Malgré les réticences de Paris à l’entrée de la Turquie dans l’Union européenne, la France reste un acteur incontesté et apprécié de la modernisation de l’économie de cette puissance émergente.
Après les grands groupes, ce sont les PME douées d’un savoir-faire original qui sont recherchées par l’agence turque d’investissement Invest in Turkey. Les partenaires ne manquent pas.
À Istanbul, le palais de Topkapi est sans conteste une merveille, avec ses jardins le long du Bosphore ! Mais pour échapper au flot des touristes, le promeneur peut porter ses pas vers la pointe du Sérail. Là, une surprise l’attend. Sur l’eau, une barge est posée.
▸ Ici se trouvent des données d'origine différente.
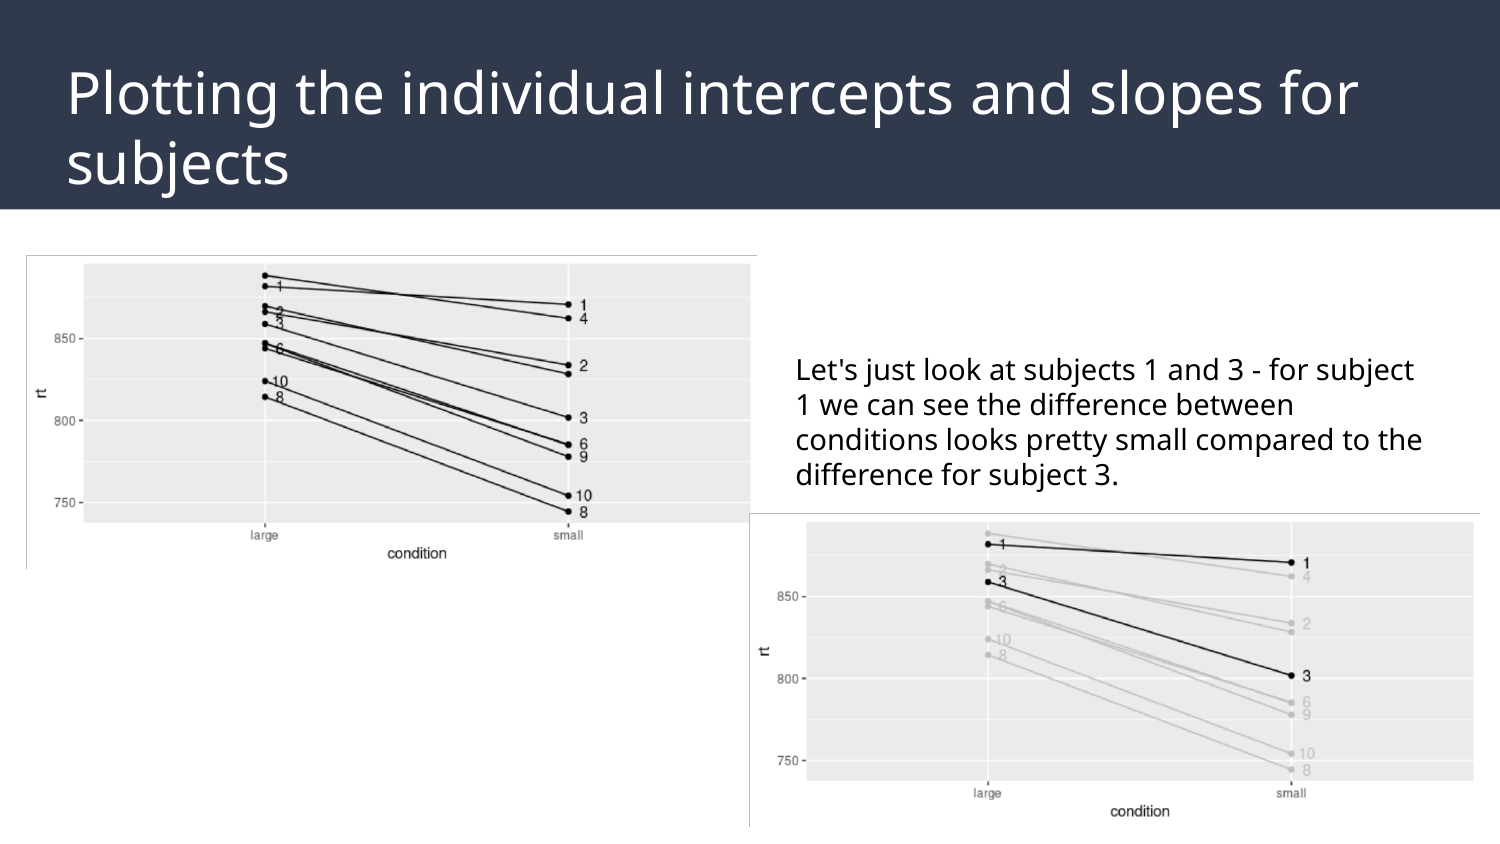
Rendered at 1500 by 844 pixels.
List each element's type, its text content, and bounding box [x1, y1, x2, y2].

title Plotting the individual intercepts and slopes for subjects [51, 40, 1449, 144]
text_box Let's just look at subjects 1 and 3 - for subject 1 we can see the difference between conditions looks pretty small compared to the difference for subject 3. [780, 336, 1449, 513]
picture [26, 255, 1480, 827]
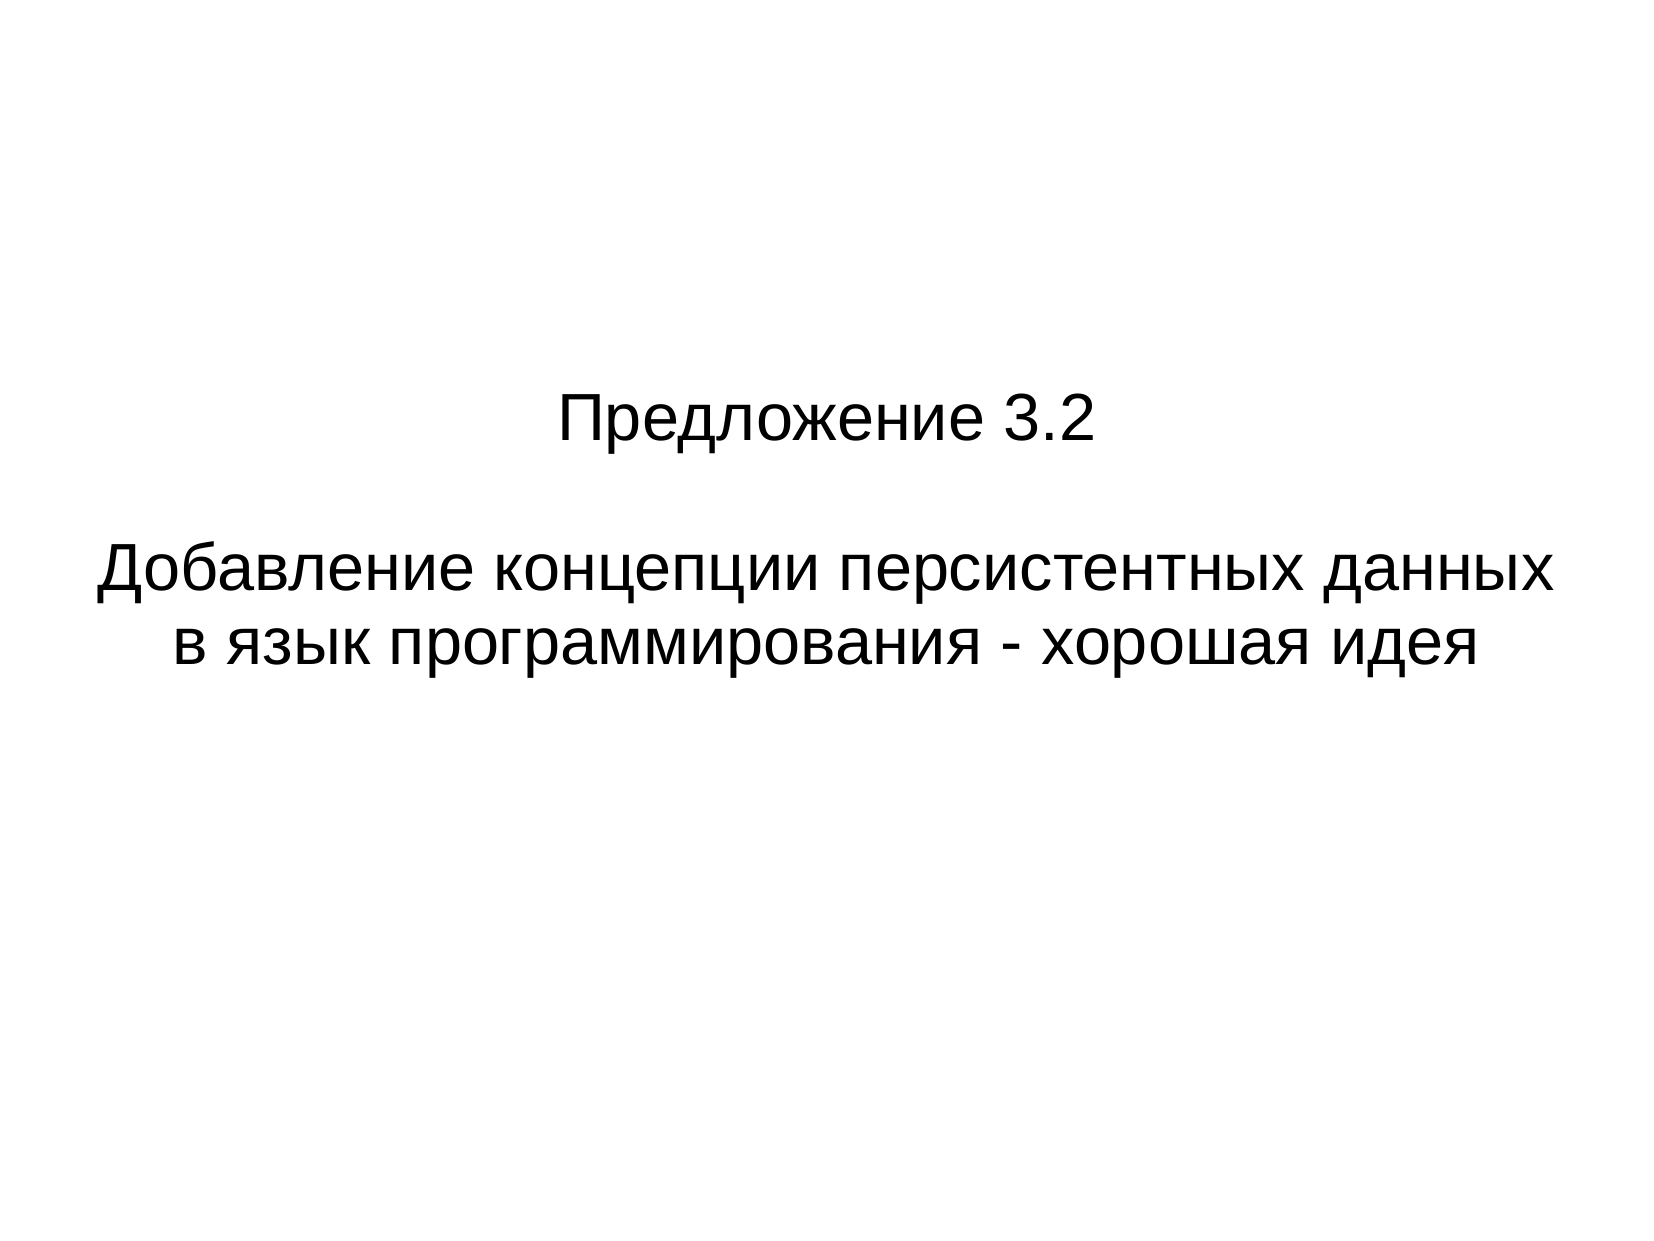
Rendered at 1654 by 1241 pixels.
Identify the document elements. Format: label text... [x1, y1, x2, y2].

subtitle Предложение 3.2 Добавление концепции персистентных данных в язык программирования - хорошая идея [82, 49, 1571, 1010]
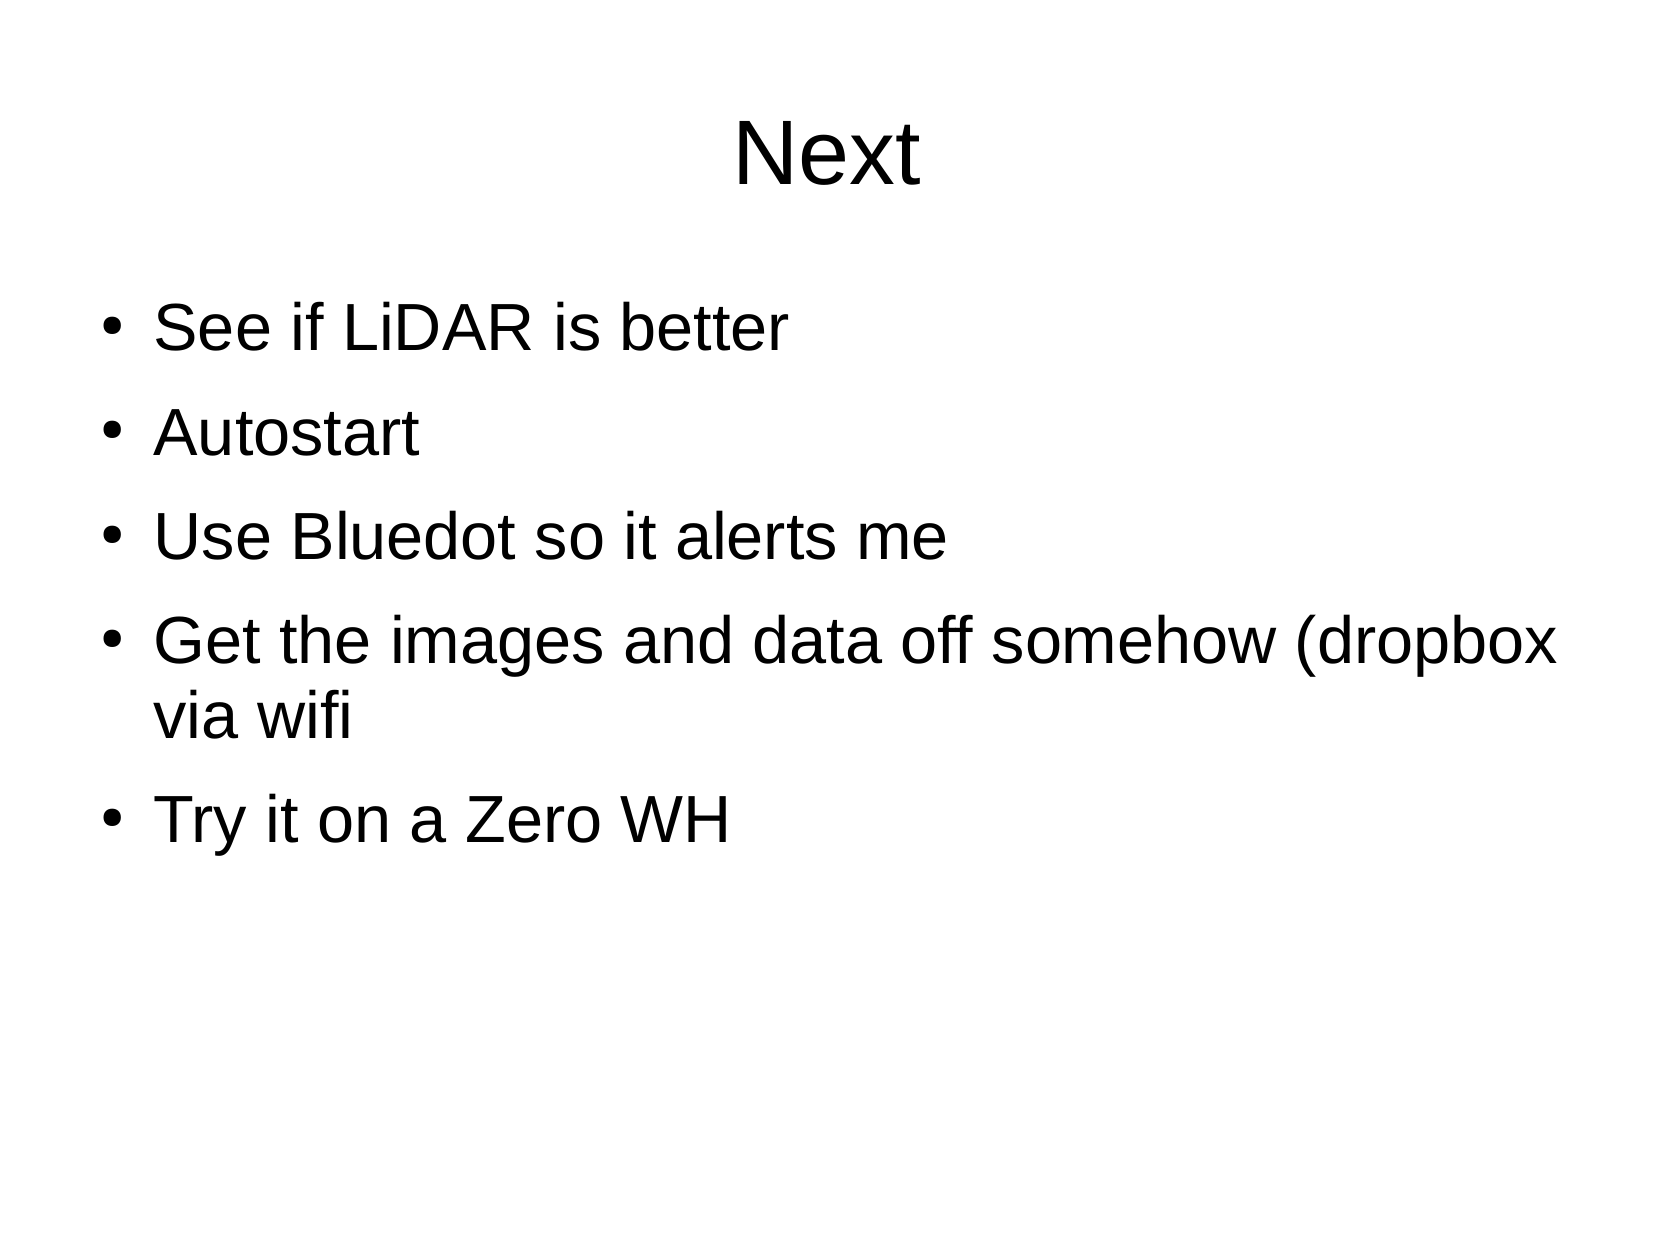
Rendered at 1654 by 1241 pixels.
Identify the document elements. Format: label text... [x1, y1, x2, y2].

title Next [82, 49, 1571, 257]
list See if LiDAR is better Autostart Use Bluedot so it alerts me Get the images and data off somehow (dropbox via wifi Try it on a Zero WH [82, 290, 1571, 1010]
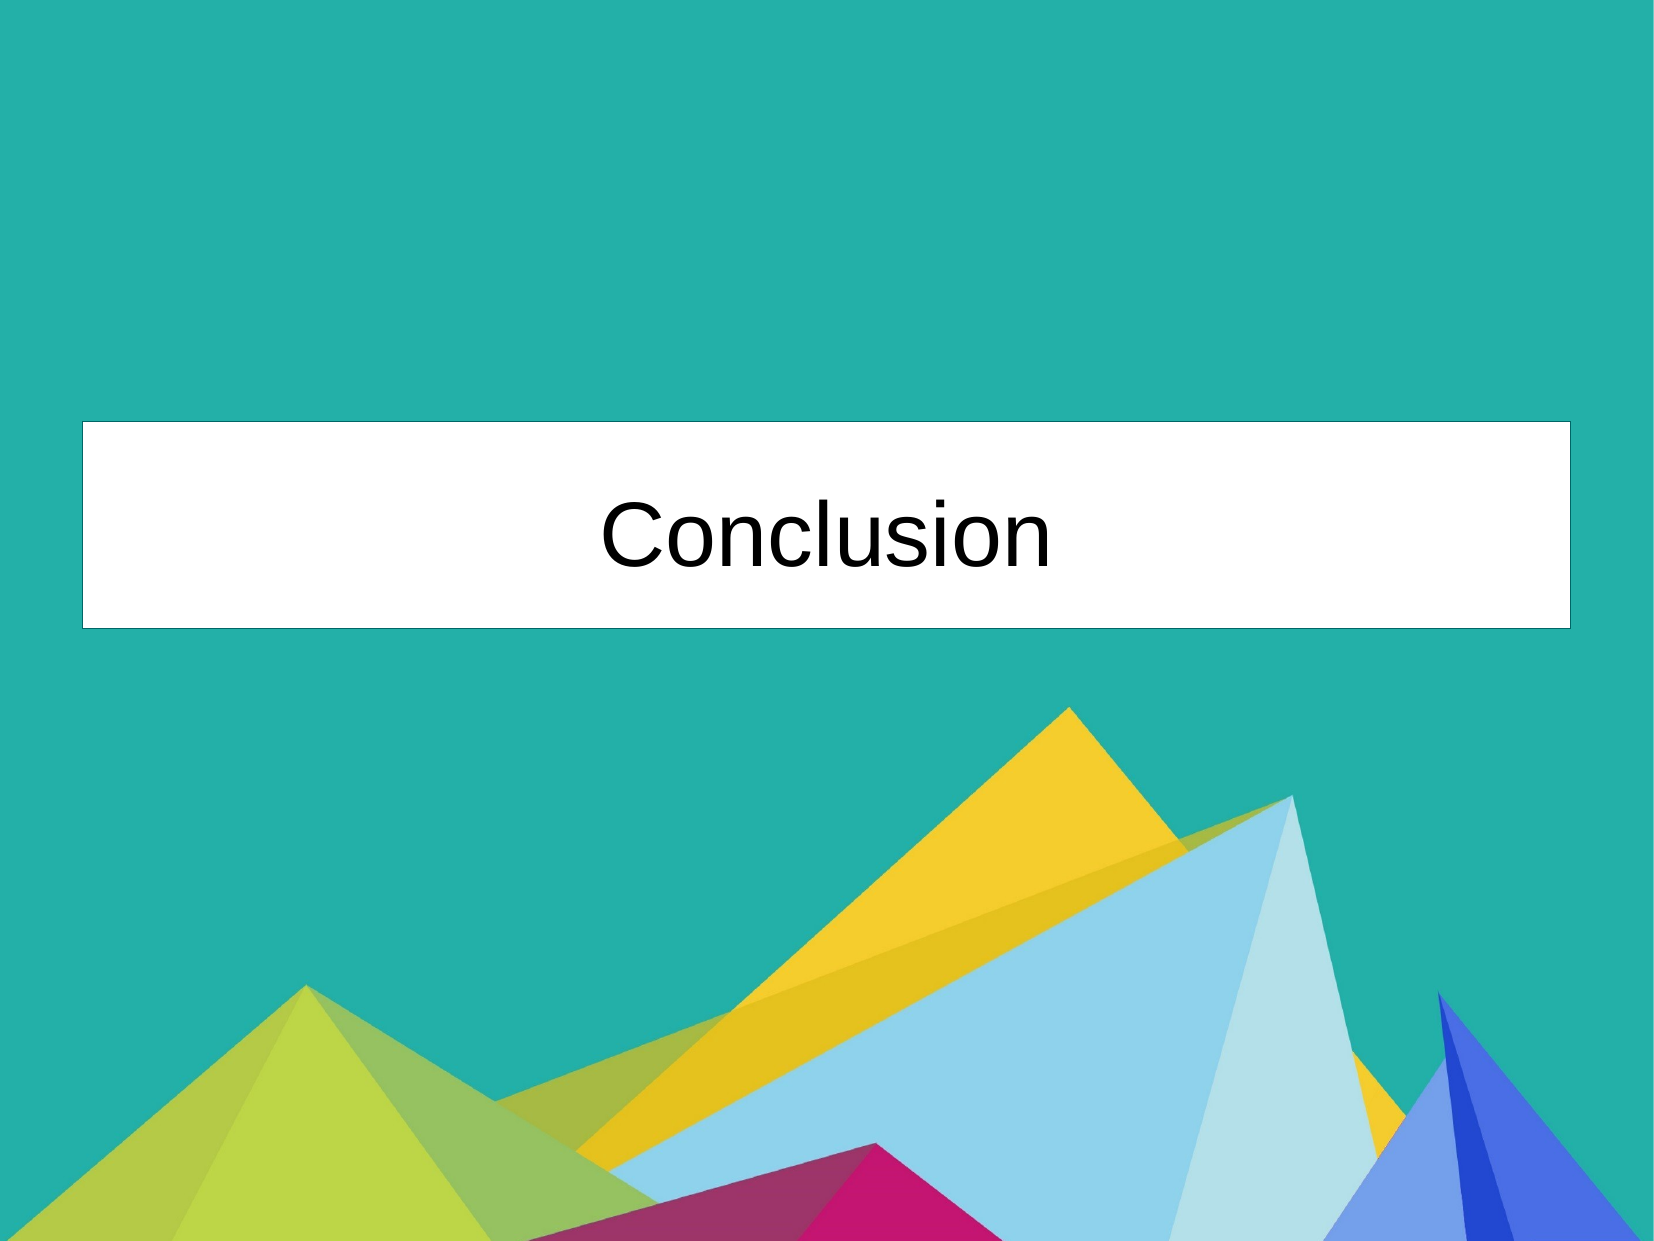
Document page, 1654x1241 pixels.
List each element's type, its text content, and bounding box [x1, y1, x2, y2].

C’est aujourd’hui le seul signe apparent du projet de tunnel ferroviaire devant relier les parties européenne et asiatique d’Istanbul. L’objectif est de fluidifier le trafic entre les deux rives. Les deux ponts sur le Bosphore n’y suffisent plus. La métropole économique de la Turquie compte plus de 12 millions d’habitants.
Le japonais Marubeni est le chef de file du consortium international devant réaliser la deuxième tranche du tunnel ferroviaire. Déjà sélectionné pour l’ingénierie ferroviaire, Alstom vise également le marché de fourniture des voitures passagers.
La présence française est ancienne en Turquie. « Fives y commerce depuis plus de 50 ans et de nombreux groupes industriels turcs, comme Erdemir, Izdemir, Sisecam, Kayseri Seker ou Oyak produisent aujourd’hui dans des installations que nous leur avons fournies », confiait en février dernier son directeur du développement international, Jean-Marie Caroff, à la veille d’un voyage en Turquie d’Hervé Novelli, alors secrétaire d’État au Commerce extérieur, à la tête d’une délégation d’entreprises.
À l’époque, les autorités turques venaient d’évincer Gaz de France du projet de gazoduc Nabucco, après que le président Sarkozy eut de nouveau indiqué qu’il n’était pas favorable à l’entrée du pays dans l’Union européenne. Cette position est d’autant plus mal ressentie à Ankara que c’est son prédécesseur, Jacques Chirac, qui est à l’origine du lancement des négociations d’adhésion, et que la Turquie est devenue la 15e puissance économique mondiale en fondant sa modernisation sur le modèle européen.
En outre, les relations bilatérales sont envenimées par la prise de position de la France sur le génocide arménien de 1915, reconnu par le Parlement en 2001. Dans ce contexte, les entreprises françaises ont plus de mal à accéder aux marchés publics turcs.
Mais il y a aussi des signes de détente. Pendant sa présidence de l’Union européenne, la France sera l’hôte d’une saison européenne. Ensuite, entre octobre 2009 et mars 2010, une saison culturelle turque sera organisée dans l’Hexagone, précédant ainsi la mise en lumière d’Istanbul qui a été choisie comme capitale européenne de la culture en 2010. Ce sera aussi l’occasion de découvrir les grands couturiers turcs, comme Dice Kayek ou Atil Kurtoglu.
En mars dernier, le groupe français PPR, propriétaire de Puma, a annoncé la nomination au poste de directeur créatif de la marque sportive d’un créateur de mode bien connu en Turquie, Hüseyin Caglayan, également artiste et cinéaste. Dans le fil de ce partenariat, l’enseigne sportive a pris une participation majoritaire dans la société d’Hüseyin Caglayan.
Les courants d’affaires continuent à passer d’autant mieux que 90 % d’entre elles se concluent avec le secteur privé ; « les entreprises sont avides de partenariat », note Yilmaz Cakir, un membre du Conseil d’affaires franco-turc au Bureau des relations économiques internationales (Deik). « Avec ce pays, le partenariat est la bonne solution, confirme Frédéric Farré, co-fondateur de la société d’accompagnement Turnkey.
Les Turcs fabriquent et ne veulent pas d’une relation de producteur à distributeur. » Le partenariat permet d’opérer sur un marché où il faut du temps pour s’imposer. Ce sont 4 millions de PME, soit plus de 95 % du tissu économique, qui seraient susceptibles de vouloir bénéficier de la « French touch ».
« Aujourd’hui, comme tous les groupes français sont établis avec bonheur, vous voulons attirer les petites et moyennes entreprises », confirme François Bernard, le représentant en France de l’Agence turque d’investissement (Invest in Turkey).
Un véritable défi car, bien que ce pays à forte croissance (plus de 7 % en moyenne entre 2002 et 2007) ne soit situé qu’à trois heures de vol de Paris, « l’image de notre pays en Turquie demeure floue ou inexistante », déplore Raphaël Esposito, le directeur de la Chambre de commerce française en Turquie (CCFT), qui va créer un business center pour les PME de l’Hexagone qui ont besoin de bureaux à moindre coût et de services partagés.